The former editor of the National Catholic Register, Francis X. Maier, says millions of Democrats across the country voted Republican in the last presidential election because they did not recognize in the party the traditional values, for which it once stood. His comment was published recently in the Rocky Mountain News of Colorado.

Currently chancellor of the Archdiocese of Denver, Maier draws on the lived experience of his wife and her family, for whom “being a Catholic meant being a Democrat, and being a Democrat meant fighting for the poor, the homeless, racial and ethnic minorities, the unemployed,” and the unborn. 

However, he says, she hasn’t voted for a major Democratic candidate in more than 25 years. 

Maier admits that he and his wife, who have a disabled son, have struggled many times with the choice of voting Democratic since Roe vs. Wade, especially since “Democratic policies often benefit the disabled in ways Republican policies don’t.” 

However, abortion is an overriding issue, he adds. “No matter how much good we try to do, we can’t outrun the effects of that most intimate form of violence against women and children,” he says. “Not so long ago, leading Democrats understood this.”
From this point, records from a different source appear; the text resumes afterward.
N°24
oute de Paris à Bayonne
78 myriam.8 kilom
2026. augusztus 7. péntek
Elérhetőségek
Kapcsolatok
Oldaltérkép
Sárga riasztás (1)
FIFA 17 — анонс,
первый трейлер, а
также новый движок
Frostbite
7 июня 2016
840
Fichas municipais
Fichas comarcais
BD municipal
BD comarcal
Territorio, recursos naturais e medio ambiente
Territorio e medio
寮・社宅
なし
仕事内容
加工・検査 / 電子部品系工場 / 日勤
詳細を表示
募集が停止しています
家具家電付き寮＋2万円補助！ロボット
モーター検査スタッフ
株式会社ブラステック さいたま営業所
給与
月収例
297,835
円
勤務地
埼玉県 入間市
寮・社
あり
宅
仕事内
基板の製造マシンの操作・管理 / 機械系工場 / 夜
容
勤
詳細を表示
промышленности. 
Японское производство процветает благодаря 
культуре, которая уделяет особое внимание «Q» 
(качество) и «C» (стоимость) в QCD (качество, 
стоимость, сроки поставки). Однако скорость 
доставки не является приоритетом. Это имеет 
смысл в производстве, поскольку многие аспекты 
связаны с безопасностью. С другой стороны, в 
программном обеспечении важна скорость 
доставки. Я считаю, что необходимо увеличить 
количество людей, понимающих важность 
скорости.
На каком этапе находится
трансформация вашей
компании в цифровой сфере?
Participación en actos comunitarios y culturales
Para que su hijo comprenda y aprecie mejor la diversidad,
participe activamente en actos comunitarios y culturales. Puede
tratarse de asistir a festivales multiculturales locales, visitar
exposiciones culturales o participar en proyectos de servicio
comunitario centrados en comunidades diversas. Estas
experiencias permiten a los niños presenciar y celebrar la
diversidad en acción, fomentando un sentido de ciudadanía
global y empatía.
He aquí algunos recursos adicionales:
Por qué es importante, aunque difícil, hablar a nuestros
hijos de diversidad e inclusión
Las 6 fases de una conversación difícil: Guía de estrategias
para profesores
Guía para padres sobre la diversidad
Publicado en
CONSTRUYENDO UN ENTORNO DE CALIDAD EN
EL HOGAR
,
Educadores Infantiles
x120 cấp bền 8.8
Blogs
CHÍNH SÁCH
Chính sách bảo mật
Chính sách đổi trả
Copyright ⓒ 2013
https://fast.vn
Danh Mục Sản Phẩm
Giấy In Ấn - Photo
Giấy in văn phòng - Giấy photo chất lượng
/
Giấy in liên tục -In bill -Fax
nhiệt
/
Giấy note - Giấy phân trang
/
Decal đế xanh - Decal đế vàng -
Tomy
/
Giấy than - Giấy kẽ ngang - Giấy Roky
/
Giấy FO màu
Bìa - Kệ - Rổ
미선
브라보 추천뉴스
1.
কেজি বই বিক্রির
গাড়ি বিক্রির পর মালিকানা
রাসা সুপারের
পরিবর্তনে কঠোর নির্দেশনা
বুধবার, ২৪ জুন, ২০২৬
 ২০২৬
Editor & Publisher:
Maier, regarded as an acute Catholic analyst in the U.S., points to former Pennsylvania governor Robert P. Casey as a politician who “embodied the deepest ideals of the Democratic Party: pro-worker; pro-minority; pro-economic and social justice; and also thoroughly pro-life, from conception to natural death.”




Maier states that “hundreds of thousands of traditional Democrats, barred from any real voice in the party, have simply left.”

Maier also cites Casey’s 1996 autobiography, in which the late governor warned that abortion and other sociocultural issues “are central to the resurgence of the Republicans, central to the national implosion of the Democrats, central to the question of whether there will be a third party.

“[The] Democrats’ national decline – or, better, their national disintegration – will continue relentlessly and inexorably until they come to grips with these values issues, primarily abortion,” Casey wrote.